We Are An Accumulation

Surprised, I found myself wiping away tears at times this week while I read Phil Knight's absorbing entrepreneurship memoir, Shoe Dog. Over the weekend, I went to see LaLa Land, and I found myself reflecting, wistful, grateful. Last week, I re-watched Steve Jobs's commencement speech, nodding in agreement.

Poster, There Is No Finish Line, 1977; Designed by John Brown & Partners ; USA; offset lithograph on paper; 56 x 91.3 cm (22 1/16 x 35 15/16 in.); Gift of Various Donors; 1981-29-205. Used per Cooper Hewitt's "Fair Use" guidelines.

Poster, There Is No Finish Line, 1977; Designed by John Brown & Partners ; USA; offset lithograph on paper; 56 x 91.3 cm (22 1/16 x 35 15/16 in.); Gift of Various Donors; 1981-29-205. Used per Cooper Hewitt's "Fair Use" guidelines.

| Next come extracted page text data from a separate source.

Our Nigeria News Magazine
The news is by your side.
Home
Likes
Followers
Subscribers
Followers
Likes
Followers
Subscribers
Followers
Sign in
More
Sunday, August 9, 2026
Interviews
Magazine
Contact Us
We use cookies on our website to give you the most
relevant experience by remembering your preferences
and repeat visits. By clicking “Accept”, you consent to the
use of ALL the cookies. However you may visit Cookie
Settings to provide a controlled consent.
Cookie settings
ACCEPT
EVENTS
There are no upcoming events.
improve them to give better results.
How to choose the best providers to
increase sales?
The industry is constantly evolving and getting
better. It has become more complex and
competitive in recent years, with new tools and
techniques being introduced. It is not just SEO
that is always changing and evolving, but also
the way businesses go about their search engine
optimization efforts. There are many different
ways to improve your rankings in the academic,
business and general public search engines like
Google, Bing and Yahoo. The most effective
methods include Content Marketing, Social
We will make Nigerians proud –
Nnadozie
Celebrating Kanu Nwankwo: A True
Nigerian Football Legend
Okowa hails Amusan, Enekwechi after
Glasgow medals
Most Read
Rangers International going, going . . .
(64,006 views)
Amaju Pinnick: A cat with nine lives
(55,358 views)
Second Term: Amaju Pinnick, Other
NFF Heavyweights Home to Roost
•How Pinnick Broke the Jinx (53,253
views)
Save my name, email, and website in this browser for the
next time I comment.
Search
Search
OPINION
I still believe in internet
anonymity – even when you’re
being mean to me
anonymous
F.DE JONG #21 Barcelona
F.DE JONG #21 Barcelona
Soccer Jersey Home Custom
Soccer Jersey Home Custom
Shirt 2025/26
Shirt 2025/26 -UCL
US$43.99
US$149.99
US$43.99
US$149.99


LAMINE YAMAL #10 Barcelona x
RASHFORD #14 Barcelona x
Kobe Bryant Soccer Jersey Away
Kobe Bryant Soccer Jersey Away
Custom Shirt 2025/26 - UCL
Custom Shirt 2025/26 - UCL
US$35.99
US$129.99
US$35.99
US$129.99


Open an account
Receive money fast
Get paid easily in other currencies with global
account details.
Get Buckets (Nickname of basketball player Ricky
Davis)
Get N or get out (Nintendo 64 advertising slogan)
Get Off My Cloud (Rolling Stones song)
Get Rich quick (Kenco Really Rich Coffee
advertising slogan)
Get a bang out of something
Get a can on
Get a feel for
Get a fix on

There are relevant takeaways from each, but what resonated most for me was how little details signal profound reverberations years later. For instance, Knight told the story of one of the key figures in the rise of Nike who caught small marine life in a pneumatic suction tube. The tube is not mentioned again, but I couldn't help but think that this was the inspiration for the shoe tubes at Nike Stores decades later. In fact, Knight is clear throughout the tale of Nike's glacial rise: the little moments, happenstances, coincidences, collisions ALL accumulate and contribute to the "end product," which is a misnomer, because, to take a Nike slogan, "there is no finish line."

LaLa Land, meanwhile, plays with our expectations of Hollywood musicals, gender roles, stereotypes, creativity, American optimism, art itself, and draws on the familiar to create something altogether fresh. And, here, too, little things: a car horn, a repeated musical hook, become so much more.

I was reminded of my short time Los Angeles, just a year out of college, and I planned to be a movie writer/director. A famous actor had a charity, and the Executive Director of the charity offered me a job to be her right-hand man. But my girlfriend at the time, my future wife, did not want to live in LA and asked where else I could do film. "New York," I said. And I did, and I didn't look back. And I am the accumulation of all that came before Los Angeles and all that has come since in New York. And it does no good imagining "What if?" The Butterfly Effect: surely I would not be where I am if we stayed in LA. Or if--shudder to think--I stayed, and we broke up. I remember telling the Executive Director, "I care more about my life than my livelihood. And I see my life with my girlfriend." Smart move.

As for Jobs, I can't say that I admired him during his life--I have always thought Bill Gates deserved more admiration--but I loved his commencement speech. Especially when he talked about learning calligraphy at Reed College. In the 2nd grade, my teacher taught us calligraphy, and I can't help but think my love of typefaces and elegant handwriting and permanent pens and India ink trace all the way back to my luck in landing in a calligraphy class as a 7 year old. This is what I mean about being an accumulation. Jobs said: "None of this had even a hope of any practical application in my life. But 10 years later, when we were designing the first Macintosh computer, it all came back to me. And we designed it all into the Mac."

We never stop becoming as long as we live. Whether or not we are aware of the accumulation.